Why Our Little NoSQL App Matters

So let's sum up -- after a handful of posts and a small but still sorrowful amount of command-line and rails code, we've managed to accomplish the following "Hello World" tasks in NoSQL on the cloud:

  1. Created a cloud account
  2. Got our first app created, and saw it in a browser on the web
  3. Loaded up real development environments (Ruby/Rails we added, Java we got for free)
  4. Added a stronger app server (thin >> webrick) and a stronger web server (nginx >> almost anything)
  5. Added our first NoSQL data store (MongoDB) and mapping software to simulate ActiveRecord in NoSQL
  6. Created a little NoSQL app to show all this, and made it visible though a dynamic DNS address:  Rails Mongo Notes Example

Just to wrap the little app up:  I updated John Nunemaker's Mongomapper demo app to work with Rails3 and the cloud, and if you like you can take a look at the code for it here:

 Rails Mongo Code.  

The main files you'll want to look at are the Gemfile, the model file note.rb, the controller notes_controller.rb, the views (basic Rails here), and the initializer mongo_config.rb.



But why are these little code bits even worth looking at at all?   There are some obvious drawbacks to the approach I've presented here:

  • Macs and Linux machines may not be common development environments in your shop
  • Amazon may be a cloud-leader, but wouldn't Azure make more sense?
  • Rails is nice, but doesn't Java rule our world?

Any of these things may well be true, but I think our curious platform is worth a look anyway, for one principal reason:  the software development "rules" coming out of the Rails / cloud worlds are becoming predominant in the broader programming discipline as well.   Rails and cloud developers originally arose from the Java and open-source camps, looking for the freedom and richness of web Javaland while avoiding its brittleness, such as Java's Kingdom of Nouns.

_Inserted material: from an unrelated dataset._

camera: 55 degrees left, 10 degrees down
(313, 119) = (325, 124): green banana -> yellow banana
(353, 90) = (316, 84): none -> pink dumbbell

By some accounts they've achieved success -- as Tim O'Reilly has noted:



"Ruby on Rails is a breakthrough in lowering the barriers of entry to programming. Powerful web applications that formerly might have taken weeks or months to develop can be produced in a matter of days."



With the Amazon cloud we've created a base environment image-file that we can launch in any quantity, inexpensively, in seconds, with all the basic tools we'll need to write and delivery rich applications that experiment with and (hopefully) advance the emerging tools in the "big data" and "cloud" worlds of computing.   There are a LOT of tools emerging in these worlds, and if we want to get familiar with them we'll need a sandbox to play with them in -- something rich, powerful, fast and cheap.   With our core image we now have that, and in coming posts we'll hopefully head out to some of the frontiers of this new world of computing.  We have LOTS to look at!

"Nothing is so dangerous to the progress of the human mind than to assume that our views of science are ultimate, that there are no mysteries in nature, that our triumphs are complete and that there are no new worlds to conquer."